• Fondation officielle du Mouvement du 26-Juillet, de nature clandestine, et de sa première direction nationale conduite par Fidel Castro.
  • À 20h00 il visite de nouveau les bureaux d’Unión Radio, accompagné de Luis ORLANDO RODRIGUEZ et de Pedro IGLESIAS BETANCOURT, après la semaine d’annulation de l’émission « L’heure Orthodoxe » (La Hora Ortodoxa). On l’empêche de parler à nouveau après une autre résolution du Ministère des Communications autorisant la continuation de l’émission sauf s’il ne prenait pas la parole.

  • Il dénonce au journal La Calle les actes arbitraires dont il est objet, lorsqu’on l’empêche de participer à n’importe quelle émission de radio et de télévision, utilisant de nouveau un titre ironique : « Ce que j’allais dire et ils m’ont interdit une deuxième fois ». Le dernier article qu’il écrirait au journal La Calle serait celui-ci.
  • Des forces oppressives du régime, commandées par le chef de la police, le brigadier Salas CAÑIZARES, attaquent et prennent le local du journal La Calle, par la force. Elles saisissent le tirage du journal et elles arrêtent le sous-directeur et 2 employés. Le journal La Calle est fermé de façon définitive. Le dernier article, qui n’a pas été imprimé, et a été rédigé par Fidel pour la publication, « Ici on ne peut plus vivre » a figuré dans les linotypes.

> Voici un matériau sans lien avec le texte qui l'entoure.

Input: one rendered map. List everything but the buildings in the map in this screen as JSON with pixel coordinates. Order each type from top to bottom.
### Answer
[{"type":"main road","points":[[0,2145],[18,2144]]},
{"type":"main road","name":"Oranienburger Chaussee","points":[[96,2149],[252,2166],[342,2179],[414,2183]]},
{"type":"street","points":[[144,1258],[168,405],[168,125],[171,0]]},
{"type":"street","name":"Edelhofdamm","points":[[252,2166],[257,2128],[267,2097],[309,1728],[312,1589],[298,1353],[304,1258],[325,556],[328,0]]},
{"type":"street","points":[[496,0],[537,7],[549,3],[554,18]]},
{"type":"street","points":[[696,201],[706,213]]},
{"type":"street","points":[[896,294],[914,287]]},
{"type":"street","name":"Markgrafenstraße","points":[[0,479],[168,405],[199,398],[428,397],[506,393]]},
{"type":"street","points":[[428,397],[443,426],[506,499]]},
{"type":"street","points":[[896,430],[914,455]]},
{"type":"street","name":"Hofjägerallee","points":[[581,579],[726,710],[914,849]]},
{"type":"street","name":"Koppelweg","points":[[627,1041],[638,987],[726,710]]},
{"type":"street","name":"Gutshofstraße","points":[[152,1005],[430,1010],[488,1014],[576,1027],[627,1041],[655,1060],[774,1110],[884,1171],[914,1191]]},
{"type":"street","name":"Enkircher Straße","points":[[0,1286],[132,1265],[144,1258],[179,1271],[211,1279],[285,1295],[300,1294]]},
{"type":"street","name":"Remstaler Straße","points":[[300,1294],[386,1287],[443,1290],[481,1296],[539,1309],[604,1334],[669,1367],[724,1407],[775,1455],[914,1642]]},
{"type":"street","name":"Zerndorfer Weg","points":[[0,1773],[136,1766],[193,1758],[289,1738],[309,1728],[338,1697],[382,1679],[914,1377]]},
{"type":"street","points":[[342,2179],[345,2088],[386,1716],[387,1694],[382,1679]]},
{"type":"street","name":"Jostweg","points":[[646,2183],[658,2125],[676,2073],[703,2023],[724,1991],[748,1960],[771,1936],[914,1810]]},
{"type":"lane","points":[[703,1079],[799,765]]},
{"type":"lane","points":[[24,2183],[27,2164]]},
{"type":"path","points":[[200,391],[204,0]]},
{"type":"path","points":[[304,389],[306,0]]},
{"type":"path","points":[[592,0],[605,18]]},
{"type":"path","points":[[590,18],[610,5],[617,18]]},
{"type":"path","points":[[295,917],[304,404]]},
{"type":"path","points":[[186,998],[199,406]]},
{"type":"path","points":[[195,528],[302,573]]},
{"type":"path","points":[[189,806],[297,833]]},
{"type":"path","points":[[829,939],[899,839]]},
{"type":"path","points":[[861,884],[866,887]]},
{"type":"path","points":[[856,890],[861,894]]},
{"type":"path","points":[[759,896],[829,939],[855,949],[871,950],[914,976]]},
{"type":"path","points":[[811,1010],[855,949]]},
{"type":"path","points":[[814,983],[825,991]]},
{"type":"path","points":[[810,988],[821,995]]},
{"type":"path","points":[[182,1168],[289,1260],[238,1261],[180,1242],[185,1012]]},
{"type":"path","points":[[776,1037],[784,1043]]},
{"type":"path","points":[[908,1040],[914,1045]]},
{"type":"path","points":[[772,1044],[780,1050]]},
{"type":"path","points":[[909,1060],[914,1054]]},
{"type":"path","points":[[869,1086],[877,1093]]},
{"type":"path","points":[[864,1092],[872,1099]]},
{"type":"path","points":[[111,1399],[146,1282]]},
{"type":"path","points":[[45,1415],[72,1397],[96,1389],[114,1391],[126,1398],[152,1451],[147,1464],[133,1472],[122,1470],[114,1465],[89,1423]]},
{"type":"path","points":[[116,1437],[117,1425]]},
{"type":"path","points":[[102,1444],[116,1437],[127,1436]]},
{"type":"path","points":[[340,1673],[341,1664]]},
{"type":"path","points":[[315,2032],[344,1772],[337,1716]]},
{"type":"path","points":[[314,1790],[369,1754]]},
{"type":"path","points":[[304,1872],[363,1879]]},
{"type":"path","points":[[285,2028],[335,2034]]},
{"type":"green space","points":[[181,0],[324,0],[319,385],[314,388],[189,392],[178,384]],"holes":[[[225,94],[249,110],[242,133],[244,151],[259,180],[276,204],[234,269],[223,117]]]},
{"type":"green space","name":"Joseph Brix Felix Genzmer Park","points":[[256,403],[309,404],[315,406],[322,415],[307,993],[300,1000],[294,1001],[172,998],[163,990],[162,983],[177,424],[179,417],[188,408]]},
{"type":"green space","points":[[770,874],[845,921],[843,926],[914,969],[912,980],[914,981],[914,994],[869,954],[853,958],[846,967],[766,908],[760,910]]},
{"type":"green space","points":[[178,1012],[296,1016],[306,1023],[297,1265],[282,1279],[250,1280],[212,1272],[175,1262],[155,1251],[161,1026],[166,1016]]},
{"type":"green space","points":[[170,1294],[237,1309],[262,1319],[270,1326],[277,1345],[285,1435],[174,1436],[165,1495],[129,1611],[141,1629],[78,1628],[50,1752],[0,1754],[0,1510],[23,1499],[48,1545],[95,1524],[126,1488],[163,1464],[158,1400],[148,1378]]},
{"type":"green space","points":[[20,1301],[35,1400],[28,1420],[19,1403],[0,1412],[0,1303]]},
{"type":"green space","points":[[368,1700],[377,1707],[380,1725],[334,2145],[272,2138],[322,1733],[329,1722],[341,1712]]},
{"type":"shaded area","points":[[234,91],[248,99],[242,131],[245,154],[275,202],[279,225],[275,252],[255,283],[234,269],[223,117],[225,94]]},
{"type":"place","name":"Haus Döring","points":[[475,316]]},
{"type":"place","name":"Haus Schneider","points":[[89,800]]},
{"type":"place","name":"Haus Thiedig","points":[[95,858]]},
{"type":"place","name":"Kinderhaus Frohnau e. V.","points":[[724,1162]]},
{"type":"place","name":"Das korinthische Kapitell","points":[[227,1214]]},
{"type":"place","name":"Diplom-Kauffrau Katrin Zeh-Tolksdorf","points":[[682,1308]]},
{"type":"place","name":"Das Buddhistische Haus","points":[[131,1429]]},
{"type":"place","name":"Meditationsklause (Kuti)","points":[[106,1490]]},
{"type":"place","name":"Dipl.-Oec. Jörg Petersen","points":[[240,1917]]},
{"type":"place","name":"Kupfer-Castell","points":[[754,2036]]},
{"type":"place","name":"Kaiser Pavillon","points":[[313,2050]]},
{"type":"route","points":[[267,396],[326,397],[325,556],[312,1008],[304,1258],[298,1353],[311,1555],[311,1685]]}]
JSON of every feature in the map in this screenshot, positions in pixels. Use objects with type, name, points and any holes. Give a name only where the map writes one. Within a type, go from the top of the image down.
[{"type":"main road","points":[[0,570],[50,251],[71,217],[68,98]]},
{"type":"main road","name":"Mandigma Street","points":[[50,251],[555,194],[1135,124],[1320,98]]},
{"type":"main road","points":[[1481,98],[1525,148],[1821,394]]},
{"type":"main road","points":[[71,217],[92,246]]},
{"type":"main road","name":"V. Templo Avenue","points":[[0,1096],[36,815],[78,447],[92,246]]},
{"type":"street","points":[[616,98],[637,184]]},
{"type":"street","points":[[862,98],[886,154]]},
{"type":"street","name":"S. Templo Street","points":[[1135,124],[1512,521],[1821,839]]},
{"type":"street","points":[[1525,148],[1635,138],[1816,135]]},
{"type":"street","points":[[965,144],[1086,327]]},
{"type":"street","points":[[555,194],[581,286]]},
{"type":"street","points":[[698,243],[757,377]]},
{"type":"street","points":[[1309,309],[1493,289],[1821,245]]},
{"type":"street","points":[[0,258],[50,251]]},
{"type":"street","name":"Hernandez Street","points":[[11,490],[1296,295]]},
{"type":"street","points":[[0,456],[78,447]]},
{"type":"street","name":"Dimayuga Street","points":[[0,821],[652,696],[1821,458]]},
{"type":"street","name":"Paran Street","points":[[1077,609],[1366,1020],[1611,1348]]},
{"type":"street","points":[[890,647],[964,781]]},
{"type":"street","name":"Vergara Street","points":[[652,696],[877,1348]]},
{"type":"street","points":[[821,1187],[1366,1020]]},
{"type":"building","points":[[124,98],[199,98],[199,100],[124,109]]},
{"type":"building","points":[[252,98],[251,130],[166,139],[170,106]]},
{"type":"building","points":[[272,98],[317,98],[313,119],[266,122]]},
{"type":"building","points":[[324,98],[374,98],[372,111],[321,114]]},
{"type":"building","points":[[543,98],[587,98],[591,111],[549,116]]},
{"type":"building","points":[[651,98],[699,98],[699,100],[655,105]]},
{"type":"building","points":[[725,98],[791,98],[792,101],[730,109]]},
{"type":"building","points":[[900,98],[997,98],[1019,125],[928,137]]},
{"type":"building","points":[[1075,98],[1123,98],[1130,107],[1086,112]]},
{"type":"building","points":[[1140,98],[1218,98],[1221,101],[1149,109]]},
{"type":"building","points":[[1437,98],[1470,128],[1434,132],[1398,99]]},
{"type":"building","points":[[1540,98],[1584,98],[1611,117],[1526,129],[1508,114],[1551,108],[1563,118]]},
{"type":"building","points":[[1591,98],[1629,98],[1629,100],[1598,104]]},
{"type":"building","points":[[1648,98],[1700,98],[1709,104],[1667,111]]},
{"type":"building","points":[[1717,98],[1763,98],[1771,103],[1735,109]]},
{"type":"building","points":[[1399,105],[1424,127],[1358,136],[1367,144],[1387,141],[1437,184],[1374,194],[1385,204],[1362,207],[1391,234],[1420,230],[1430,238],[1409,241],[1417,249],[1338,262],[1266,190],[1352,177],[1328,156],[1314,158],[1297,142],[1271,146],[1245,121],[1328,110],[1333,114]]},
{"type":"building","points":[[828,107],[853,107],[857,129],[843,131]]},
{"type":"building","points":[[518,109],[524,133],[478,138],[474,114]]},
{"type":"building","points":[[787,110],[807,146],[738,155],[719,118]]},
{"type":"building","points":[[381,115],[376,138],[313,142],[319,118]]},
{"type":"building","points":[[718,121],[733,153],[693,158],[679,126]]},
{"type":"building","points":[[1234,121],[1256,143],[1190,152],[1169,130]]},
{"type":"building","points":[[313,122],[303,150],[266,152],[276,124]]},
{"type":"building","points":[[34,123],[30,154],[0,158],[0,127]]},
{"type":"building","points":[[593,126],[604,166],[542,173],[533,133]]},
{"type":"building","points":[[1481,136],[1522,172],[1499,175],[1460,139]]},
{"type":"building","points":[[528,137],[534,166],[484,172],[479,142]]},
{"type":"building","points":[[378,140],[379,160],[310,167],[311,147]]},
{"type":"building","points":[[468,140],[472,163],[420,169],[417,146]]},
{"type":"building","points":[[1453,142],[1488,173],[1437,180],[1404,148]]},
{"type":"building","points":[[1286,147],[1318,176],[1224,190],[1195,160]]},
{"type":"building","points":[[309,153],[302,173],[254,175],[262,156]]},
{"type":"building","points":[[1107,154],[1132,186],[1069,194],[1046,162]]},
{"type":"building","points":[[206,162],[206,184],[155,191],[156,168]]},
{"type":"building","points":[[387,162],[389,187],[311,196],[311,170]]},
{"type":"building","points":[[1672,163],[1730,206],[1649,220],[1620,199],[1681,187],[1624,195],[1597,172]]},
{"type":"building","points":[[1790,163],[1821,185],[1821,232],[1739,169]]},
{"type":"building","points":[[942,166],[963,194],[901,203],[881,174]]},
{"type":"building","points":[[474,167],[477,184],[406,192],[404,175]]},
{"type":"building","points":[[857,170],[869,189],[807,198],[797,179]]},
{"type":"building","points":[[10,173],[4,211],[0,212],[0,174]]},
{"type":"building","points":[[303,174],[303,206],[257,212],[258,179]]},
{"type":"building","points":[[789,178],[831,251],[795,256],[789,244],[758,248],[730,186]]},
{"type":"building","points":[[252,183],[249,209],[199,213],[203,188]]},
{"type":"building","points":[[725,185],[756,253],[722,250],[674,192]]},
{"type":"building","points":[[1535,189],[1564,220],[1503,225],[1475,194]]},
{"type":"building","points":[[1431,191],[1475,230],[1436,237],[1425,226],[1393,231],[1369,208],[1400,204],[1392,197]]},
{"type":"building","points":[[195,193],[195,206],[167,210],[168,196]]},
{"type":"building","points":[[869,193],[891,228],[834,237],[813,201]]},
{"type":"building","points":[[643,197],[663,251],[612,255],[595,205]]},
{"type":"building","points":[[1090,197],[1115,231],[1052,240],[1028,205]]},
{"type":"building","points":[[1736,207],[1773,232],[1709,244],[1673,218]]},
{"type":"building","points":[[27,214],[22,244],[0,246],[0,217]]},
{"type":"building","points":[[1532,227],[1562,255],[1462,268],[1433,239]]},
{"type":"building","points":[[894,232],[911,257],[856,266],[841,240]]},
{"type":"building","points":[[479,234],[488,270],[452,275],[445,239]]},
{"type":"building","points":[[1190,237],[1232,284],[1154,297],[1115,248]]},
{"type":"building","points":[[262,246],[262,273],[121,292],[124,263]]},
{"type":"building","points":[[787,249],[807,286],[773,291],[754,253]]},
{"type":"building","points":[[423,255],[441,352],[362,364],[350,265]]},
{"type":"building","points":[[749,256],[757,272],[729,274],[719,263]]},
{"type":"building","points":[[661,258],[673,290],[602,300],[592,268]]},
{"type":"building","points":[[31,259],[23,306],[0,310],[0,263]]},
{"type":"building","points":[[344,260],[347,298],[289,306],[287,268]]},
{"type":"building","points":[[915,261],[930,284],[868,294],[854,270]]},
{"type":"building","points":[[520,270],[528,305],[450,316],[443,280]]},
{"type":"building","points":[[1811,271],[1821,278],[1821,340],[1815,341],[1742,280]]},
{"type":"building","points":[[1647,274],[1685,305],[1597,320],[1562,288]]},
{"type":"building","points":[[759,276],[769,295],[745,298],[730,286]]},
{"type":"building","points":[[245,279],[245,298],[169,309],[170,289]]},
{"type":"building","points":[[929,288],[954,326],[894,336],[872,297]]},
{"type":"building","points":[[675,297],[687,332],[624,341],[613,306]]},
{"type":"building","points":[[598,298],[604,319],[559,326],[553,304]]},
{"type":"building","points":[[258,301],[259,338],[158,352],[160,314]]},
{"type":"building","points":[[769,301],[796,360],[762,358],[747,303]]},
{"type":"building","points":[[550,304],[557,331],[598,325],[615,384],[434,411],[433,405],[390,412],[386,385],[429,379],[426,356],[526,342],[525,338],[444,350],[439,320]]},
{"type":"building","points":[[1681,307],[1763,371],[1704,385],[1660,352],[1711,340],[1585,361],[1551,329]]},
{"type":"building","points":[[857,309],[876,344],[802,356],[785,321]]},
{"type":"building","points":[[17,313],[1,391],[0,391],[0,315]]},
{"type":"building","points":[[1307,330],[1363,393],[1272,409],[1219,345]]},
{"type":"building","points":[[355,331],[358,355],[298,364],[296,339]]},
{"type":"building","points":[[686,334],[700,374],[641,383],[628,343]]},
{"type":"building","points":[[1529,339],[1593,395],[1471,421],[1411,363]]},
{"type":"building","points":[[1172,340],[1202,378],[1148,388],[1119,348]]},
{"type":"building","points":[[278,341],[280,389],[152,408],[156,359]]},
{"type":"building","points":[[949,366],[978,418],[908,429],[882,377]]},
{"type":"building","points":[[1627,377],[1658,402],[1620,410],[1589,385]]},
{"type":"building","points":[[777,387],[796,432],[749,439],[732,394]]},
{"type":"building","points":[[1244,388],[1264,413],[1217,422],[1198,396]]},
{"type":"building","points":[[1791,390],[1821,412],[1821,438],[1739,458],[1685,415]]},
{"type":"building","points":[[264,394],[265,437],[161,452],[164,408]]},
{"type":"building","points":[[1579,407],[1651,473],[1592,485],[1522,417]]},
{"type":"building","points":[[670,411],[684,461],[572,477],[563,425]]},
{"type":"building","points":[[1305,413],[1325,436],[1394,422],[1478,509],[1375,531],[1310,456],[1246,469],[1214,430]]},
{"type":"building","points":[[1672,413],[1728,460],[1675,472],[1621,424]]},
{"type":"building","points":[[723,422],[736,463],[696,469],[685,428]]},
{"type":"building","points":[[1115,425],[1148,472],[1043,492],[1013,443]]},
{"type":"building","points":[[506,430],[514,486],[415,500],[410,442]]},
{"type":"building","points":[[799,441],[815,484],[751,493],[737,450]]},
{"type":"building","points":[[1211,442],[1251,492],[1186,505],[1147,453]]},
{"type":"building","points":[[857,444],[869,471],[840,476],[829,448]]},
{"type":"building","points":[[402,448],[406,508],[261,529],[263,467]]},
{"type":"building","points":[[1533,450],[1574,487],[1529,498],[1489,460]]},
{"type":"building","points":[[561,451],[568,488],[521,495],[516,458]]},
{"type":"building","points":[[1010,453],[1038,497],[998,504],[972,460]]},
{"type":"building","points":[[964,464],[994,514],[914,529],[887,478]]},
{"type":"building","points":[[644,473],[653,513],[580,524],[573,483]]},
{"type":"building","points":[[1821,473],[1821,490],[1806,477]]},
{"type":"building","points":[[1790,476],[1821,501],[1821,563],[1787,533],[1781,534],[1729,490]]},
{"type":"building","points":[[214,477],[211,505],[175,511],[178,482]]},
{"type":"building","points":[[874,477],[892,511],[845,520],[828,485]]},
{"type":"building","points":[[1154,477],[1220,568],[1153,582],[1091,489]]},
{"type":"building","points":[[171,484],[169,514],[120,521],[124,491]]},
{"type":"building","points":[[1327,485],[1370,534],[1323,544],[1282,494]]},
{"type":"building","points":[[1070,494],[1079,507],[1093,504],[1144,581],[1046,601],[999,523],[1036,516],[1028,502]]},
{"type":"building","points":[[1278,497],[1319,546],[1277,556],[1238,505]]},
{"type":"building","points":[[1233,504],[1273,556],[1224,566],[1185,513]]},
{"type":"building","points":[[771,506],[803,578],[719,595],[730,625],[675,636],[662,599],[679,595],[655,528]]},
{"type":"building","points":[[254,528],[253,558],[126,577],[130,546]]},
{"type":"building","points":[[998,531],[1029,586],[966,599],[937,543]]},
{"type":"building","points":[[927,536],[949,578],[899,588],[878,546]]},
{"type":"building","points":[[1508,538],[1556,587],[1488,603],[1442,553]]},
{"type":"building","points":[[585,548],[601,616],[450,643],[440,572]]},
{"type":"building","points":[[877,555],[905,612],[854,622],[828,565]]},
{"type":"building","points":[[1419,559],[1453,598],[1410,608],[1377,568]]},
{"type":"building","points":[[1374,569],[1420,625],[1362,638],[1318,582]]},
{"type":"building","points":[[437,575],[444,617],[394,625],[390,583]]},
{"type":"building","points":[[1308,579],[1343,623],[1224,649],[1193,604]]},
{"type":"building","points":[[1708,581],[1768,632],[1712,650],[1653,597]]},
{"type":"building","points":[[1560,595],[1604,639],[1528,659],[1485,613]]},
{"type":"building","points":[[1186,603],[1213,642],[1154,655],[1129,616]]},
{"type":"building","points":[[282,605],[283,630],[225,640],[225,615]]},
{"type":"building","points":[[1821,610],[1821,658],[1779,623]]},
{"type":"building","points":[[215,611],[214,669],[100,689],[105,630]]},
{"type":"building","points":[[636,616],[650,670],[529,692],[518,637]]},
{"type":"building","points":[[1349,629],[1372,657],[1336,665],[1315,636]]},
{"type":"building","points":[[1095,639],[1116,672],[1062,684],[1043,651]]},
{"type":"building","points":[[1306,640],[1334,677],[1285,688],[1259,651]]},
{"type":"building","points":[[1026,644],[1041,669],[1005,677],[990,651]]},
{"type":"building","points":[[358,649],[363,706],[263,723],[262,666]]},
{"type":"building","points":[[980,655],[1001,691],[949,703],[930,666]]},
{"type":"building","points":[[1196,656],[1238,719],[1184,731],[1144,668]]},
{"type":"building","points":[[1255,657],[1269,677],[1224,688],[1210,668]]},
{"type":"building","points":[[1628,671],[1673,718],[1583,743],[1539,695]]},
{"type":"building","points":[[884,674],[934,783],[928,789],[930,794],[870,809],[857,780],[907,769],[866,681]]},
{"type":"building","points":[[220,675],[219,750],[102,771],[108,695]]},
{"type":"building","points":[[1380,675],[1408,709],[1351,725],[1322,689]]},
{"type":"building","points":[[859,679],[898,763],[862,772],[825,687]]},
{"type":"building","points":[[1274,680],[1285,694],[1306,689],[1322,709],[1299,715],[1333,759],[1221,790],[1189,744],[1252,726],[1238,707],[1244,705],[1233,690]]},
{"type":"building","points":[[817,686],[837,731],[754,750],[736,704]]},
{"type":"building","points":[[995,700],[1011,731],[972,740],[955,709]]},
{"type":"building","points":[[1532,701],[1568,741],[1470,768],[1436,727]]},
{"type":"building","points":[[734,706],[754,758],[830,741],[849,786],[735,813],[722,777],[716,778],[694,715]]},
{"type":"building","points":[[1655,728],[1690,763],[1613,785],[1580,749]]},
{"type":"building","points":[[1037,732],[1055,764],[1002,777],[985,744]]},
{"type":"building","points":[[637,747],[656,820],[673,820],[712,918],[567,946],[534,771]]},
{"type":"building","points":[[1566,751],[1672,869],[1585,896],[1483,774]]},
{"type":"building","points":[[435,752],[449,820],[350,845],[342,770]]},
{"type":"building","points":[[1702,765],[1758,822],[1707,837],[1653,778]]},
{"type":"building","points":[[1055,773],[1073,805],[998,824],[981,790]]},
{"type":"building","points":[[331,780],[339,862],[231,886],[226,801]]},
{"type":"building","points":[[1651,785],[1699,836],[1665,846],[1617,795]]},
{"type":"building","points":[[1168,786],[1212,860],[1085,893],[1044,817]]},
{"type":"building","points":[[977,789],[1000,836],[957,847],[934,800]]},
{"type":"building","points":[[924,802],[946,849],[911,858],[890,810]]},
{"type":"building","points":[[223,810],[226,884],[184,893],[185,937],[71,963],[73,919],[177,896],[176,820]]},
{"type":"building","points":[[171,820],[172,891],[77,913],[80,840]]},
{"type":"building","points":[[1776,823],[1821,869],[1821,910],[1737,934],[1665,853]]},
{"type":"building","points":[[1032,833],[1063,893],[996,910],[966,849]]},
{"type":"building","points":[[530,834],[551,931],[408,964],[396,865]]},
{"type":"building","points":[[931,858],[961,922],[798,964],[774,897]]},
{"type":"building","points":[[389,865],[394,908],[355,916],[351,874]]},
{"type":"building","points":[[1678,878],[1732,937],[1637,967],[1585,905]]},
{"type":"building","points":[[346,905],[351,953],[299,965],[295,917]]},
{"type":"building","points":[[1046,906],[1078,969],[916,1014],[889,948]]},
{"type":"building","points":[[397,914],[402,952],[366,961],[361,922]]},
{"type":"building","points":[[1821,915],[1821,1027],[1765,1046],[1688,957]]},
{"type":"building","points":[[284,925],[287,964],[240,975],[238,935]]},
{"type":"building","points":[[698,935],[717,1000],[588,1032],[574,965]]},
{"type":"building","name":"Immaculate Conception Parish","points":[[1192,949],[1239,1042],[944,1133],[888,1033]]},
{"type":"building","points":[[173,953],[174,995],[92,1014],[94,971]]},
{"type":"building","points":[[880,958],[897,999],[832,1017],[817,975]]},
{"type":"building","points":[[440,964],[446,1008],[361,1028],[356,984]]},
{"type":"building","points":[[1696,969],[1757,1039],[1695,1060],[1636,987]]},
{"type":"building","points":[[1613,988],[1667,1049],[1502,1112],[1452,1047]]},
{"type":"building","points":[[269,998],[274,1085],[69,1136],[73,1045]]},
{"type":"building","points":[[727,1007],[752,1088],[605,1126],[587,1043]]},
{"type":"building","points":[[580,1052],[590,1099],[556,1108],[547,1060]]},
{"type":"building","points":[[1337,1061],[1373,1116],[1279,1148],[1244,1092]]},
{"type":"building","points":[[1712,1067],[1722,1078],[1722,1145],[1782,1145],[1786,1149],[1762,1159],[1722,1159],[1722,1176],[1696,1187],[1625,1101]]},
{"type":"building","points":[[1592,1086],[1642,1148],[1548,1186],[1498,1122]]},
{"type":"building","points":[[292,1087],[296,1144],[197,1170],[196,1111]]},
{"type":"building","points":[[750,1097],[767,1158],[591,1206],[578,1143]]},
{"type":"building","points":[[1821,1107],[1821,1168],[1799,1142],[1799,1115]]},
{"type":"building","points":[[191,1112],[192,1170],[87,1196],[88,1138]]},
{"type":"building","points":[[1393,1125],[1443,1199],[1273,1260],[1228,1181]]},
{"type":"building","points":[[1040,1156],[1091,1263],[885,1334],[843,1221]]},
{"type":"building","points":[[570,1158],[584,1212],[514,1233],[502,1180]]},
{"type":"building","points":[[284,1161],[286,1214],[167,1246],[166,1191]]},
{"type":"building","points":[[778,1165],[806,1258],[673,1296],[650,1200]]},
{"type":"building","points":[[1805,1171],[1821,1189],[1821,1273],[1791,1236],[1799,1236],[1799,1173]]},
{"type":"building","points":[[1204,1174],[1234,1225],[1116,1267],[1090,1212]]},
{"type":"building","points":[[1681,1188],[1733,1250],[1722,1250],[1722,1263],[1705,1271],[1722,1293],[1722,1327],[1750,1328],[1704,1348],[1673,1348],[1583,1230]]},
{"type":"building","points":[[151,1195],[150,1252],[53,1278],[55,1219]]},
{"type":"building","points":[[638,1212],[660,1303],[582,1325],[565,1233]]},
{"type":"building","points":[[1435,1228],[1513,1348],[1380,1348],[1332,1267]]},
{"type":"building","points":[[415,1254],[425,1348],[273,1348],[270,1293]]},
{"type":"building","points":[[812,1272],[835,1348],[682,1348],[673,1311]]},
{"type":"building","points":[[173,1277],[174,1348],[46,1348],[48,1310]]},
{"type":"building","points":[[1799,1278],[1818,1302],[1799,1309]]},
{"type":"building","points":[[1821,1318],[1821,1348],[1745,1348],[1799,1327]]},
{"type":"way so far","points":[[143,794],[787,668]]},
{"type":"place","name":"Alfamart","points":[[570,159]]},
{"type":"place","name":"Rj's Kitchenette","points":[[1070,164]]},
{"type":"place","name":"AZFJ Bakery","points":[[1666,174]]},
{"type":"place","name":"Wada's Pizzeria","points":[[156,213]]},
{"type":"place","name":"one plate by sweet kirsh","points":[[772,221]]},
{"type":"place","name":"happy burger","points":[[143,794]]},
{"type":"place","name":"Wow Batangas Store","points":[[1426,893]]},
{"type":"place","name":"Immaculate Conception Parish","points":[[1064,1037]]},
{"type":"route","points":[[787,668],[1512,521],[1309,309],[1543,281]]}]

  • Il se rend au Tribunal d’Urgence pour livrer un document où il dénonce l’objectif des membres du gouvernement d’assassiner son frère Raúl, en tant que plan de provocations contre lui, commencé au même moment où il a été libéré ayant comme but final sa mort. Il remarque les auteurs intellectuels de ce plan : les colonels Alberto del Río CHAVIANO et Conrado CARRATALA, avec la coopération des gangsters et des tireurs au service du régime.

  • Il rencontre la professeur de Santiago María Antonia FIGUEROA et sa mère, Cayita ARAÚJO, dans l’appartement de Melba HERNÁNDEZ, afin d’analyser de différents sujets sur l’organisation du mouvement dans la province orientale et les tâches immédiates à remplir pour stimuler l’insurrection. Melba HERNANDEZ et Haydeé SANTAMARÍA, Jesús MONTANÉ, Pedro MIRET, Faustino PÉREZ et Armando HART participent également à la réunion.

  • Il visite la rédaction du magazine Bohemia, l’après-midi de ce jour-là, accompagné de Ñico LÓPEZ et de Pedro MIRET présentant une copie de l’article « Ici on ne peut plus vivre », ayant l’intention de le faire connaître par le biais de cette publication. Cependant, le directeur de Bohemia, Miguel Ángel QUEVEDO, refuse sa publication de crainte d’avoir des représailles.

  • Il dit au revoir à son frère Raúl Castro à l’aéroport de Rancho Boyeros, qui voyage au Mexique.

  • Il se rend au magazine Bohemia pour rencontrer le journaliste Rodolfo RODRÍGUEZ ZALDÍVAR, qui réalisait un sondage sur le probable retour de Prío. Il répond certains questions et donne les déclarations d’adieux qu’il venait de rédiger, qui seraient publiées au prochain numéro du magazine.
  • Il visite l’appartement de Carmen, situé à Paseo y 25, pour lire sa déclaration d’adieux aux Femmes Martianas. L’après-midi il rencontre José Antonio ECHEVERRÍA et Fructuoso RODRÍGUEZ, Président et Vice-président de la FEU, dans une cafétéria de L y 21, pour les informer sa décision de partir au Mexique et coordonner des efforts dans la lutte contre la tyrannie.
  • Devant son impossibilité à lutter contre Batista par des moyens légaux, Fidel part au Mexique pour préparer une insurrection armée populaire à Cuba.
  • Juillet : Rencontre à Mexico de Fidel Castro et d’Ernesto Che Guevara.
  • Il arrive à la ville du Mexique (Ciudad México) en bus, en provenance de Veracruz. Son frère Raúl l’attend ainsi que María Antonia GONZÁLEZ, Fernando MARGOLLES et la mexicaine Alicia ZARAGOZA. À partir de ce soir, il est resté dans une petite chambre où son frère habitait, sise à calle Ramón Guzmán No. 6, étant donné que son frère déménage à l’appartement de María Antonia.

  • La revue Bohemia publie plusieurs entretiens intitulés: «Sondages de Bohemia».